Dataset:
□ □ □ □

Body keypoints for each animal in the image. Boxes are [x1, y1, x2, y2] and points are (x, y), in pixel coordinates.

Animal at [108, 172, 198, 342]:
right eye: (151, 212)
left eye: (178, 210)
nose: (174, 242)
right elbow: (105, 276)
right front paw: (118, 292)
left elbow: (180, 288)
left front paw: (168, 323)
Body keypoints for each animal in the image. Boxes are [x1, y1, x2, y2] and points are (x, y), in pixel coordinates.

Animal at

□ □ □ □

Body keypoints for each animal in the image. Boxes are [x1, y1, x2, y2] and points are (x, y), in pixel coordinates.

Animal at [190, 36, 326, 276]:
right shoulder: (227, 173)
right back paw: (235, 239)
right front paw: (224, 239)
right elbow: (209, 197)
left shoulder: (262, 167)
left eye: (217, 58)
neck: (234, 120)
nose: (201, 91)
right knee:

□ □ □ □

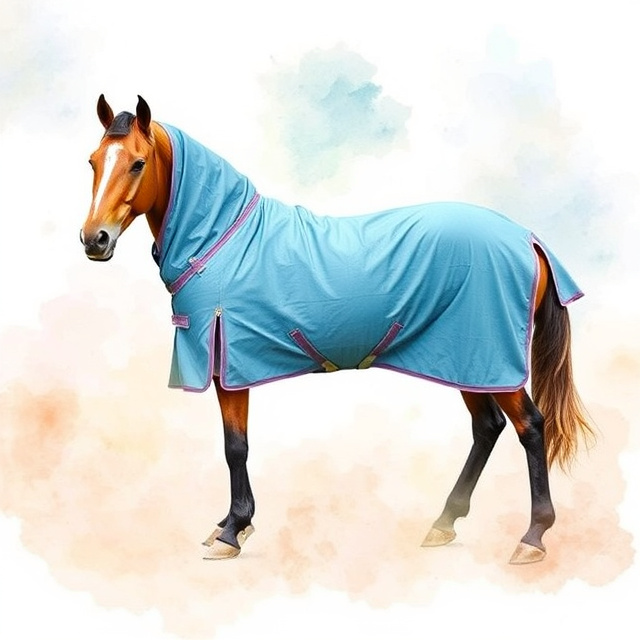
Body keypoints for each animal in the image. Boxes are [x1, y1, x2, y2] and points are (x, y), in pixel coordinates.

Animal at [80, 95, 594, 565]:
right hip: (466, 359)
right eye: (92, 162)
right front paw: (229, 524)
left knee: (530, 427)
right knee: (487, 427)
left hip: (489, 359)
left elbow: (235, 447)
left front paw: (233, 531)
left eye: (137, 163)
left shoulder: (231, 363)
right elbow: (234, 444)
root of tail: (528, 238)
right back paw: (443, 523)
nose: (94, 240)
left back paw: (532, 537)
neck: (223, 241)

□ □ □ □

Your goal: Each line of the data that has the string "shoulder" should be returned.

Finished exercise:
right shoulder: (227, 173)
left shoulder: (262, 167)
left shoulder: (231, 363)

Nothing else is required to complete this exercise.